> **What is required**
Exactly as written, output the lines below starting from the first and ending with the line that contains "hebben wij een"; omit pictures.

> **Data listing**
::::

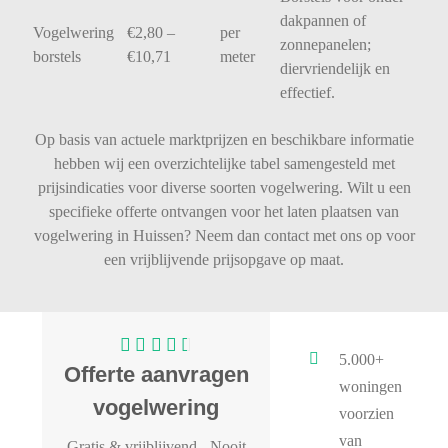
dakpannen
of
Vogelwering
€
2,80 –
per
zonnepanelen;
borstels
€
10,71
meter
diervriendelijk
en
effectief.
Op basis van actuele marktprijzen en beschikbare informatie
hebben wij een overzichtelijke tabel samengesteld met
prijsindicaties voor diverse soorten vogelwering. Wilt u een
specifieke offerte ontvangen voor het laten plaatsen van
vogelwering in Huissen? Neem dan contact met ons op voor
een vrijblijvende prijsopgave op maat.
5.000+
Offerte aanvragen
woningen
vogelwering
voorzien
van
Gratis & vrijblijvend
- Nooit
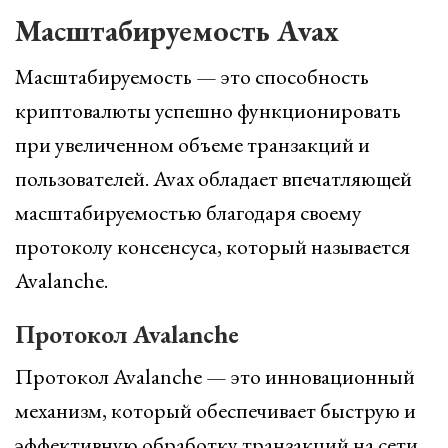
Масштабируемость Avax
Масштабируемость — это способность
криптовалюты успешно функционировать
при увеличенном объеме транзакций и
пользователей. Avax обладает впечатляющей
масштабируемостью благодаря своему
протоколу консенсуса, который называется
Avalanche.
Протокол Avalanche
Протокол Avalanche — это инновационный
механизм, который обеспечивает быструю и
эффективную обработку транзакций на сети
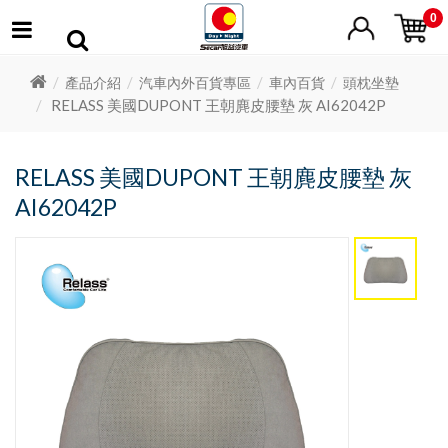
0
產品介紹
汽車內外百貨專區
車內百貨
頭枕坐墊
RELASS 美國DUPONT 王朝麂皮腰墊 灰 AI62042P
RELASS 美國DUPONT 王朝麂皮腰墊 灰
AI62042P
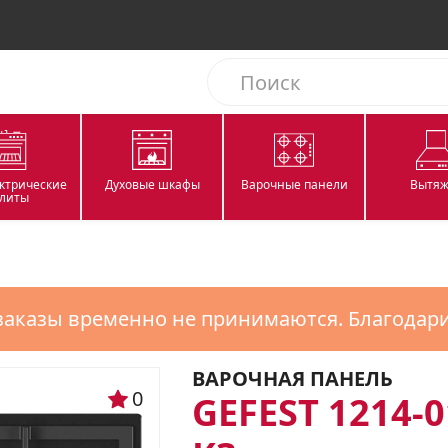
ектрические
Духовые шкафы
Варочные панели
Вытяж
литы
заказы временно не принимаются. Благодар
ВАРОЧНАЯ ПАНЕЛЬ
0
GEFEST 1214-0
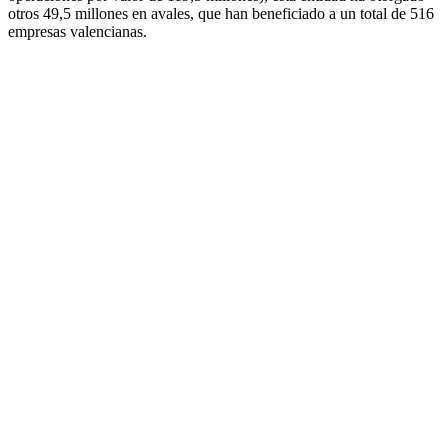
otros 49,5 millones en avales, que han beneficiado a un total de 516
empresas valencianas.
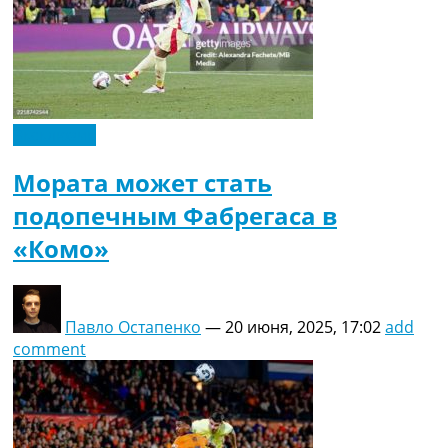
Эксклюзив
Мората может стать
подопечным Фабрегаса в
«Комо»
Павло Остапенко
—
20 июня, 2025, 17:02
add
comment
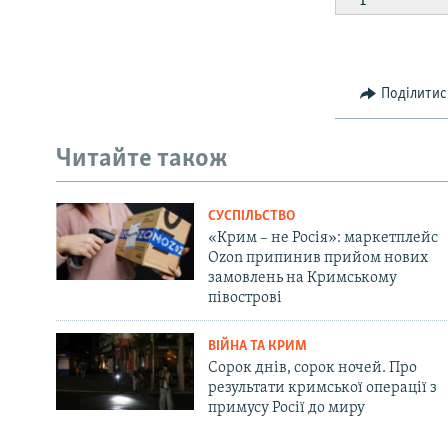
Поділитис
Читайте також
СУСПІЛЬСТВО
«Крим – не Росія»: маркетплейс
Ozon припинив прийом нових
замовлень на Кримському
півострові
ВІЙНА ТА КРИМ
Сорок днів, сорок ночей. Про
результати кримської операції з
примусу Росії до миру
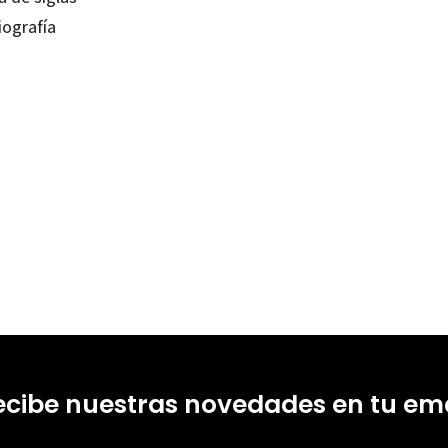
iografía
de Andrade
80636407
0
ecibe nuestras novedades en tu ema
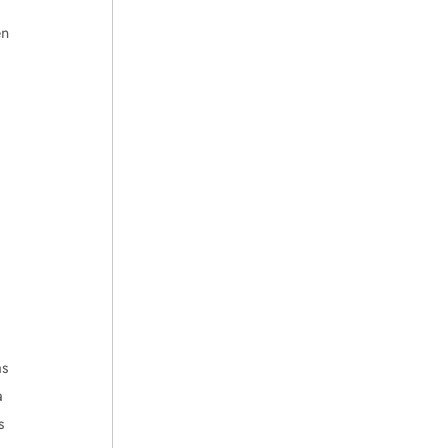
en
as
a
s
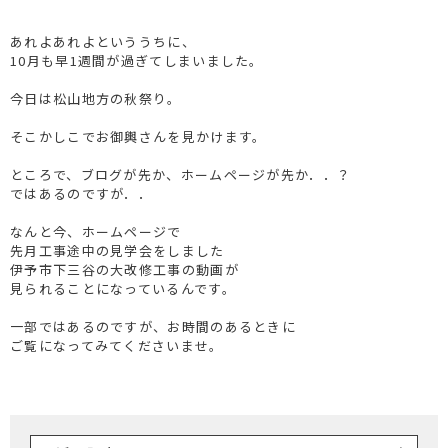
あれよあれよといううちに、
10月も早1週間が過ぎてしまいました。
今日は松山地方の秋祭り。
そこかしこでお御輿さんを見かけます。
ところで、ブログが先か、ホームページが先か．．？
ではあるのですが．．
なんと今、ホームページで
先月工事途中の見学会をしました
伊予市下三谷の大改修工事の動画が
見られることになっているんです。
一部ではあるのですが、お時間のあるときに
ご覧になってみてくださいませ。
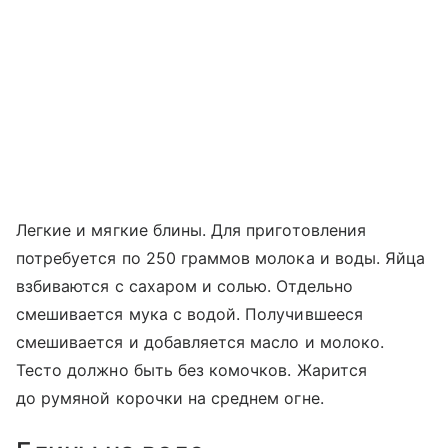
Легкие и мягкие блины. Для приготовления
потребуется по 250 граммов молока и воды. Яйца
взбиваются с сахаром и солью. Отдельно
смешивается мука с водой. Получившееся
смешивается и добавляется масло и молоко.
Тесто должно быть без комочков. Жарится
до румяной корочки на среднем огне.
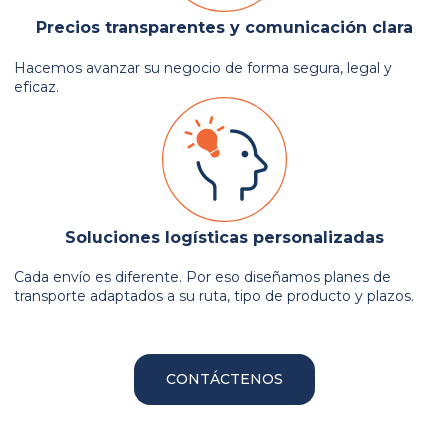
Precios transparentes y comunicación clara
Hacemos avanzar su negocio de forma segura, legal y
eficaz.
Soluciones logísticas personalizadas
Cada envío es diferente. Por eso diseñamos planes de
transporte adaptados a su ruta, tipo de producto y plazos.
CONTÁCTENOS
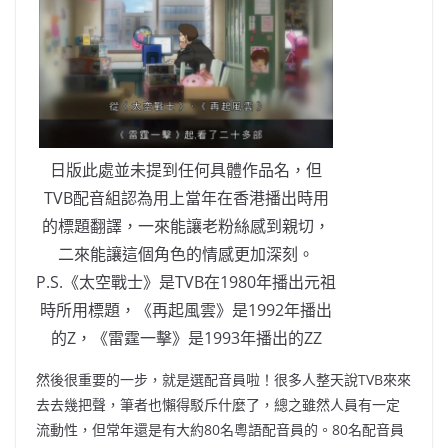
日版此處並未提到任何具體作品名，但
TVB配音組認為用上當年在香港播出時用
的標題翻譯，一來能讓老粉絲感到親切，
二來能讓這個角色的情感更加深刻。
P.S.《太空戰士》是TVB在1980年播出元祖
時所用標題，《再起風雲》是1992年播出
的Z，《雷霆一擊》是1993年播出的ZZ
然後很重要的一步，就是選配音員啦！很多人整天說TVB來來
去去幾把聲，筆者也懶得駁斥什麼了，總之雖然人員有一定
流動性，但常年還是有大約80名粵語配音員的。80名配音員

::::

> **The answer**
dakpannen
of
Vogelwering
€
2,80 –
per
zonnepanelen;
borstels
€
10,71
meter
diervriendelijk
en
effectief.
Op basis van actuele marktprijzen en beschikbare informatie
hebben wij een overzichtelijke tabel samengesteld met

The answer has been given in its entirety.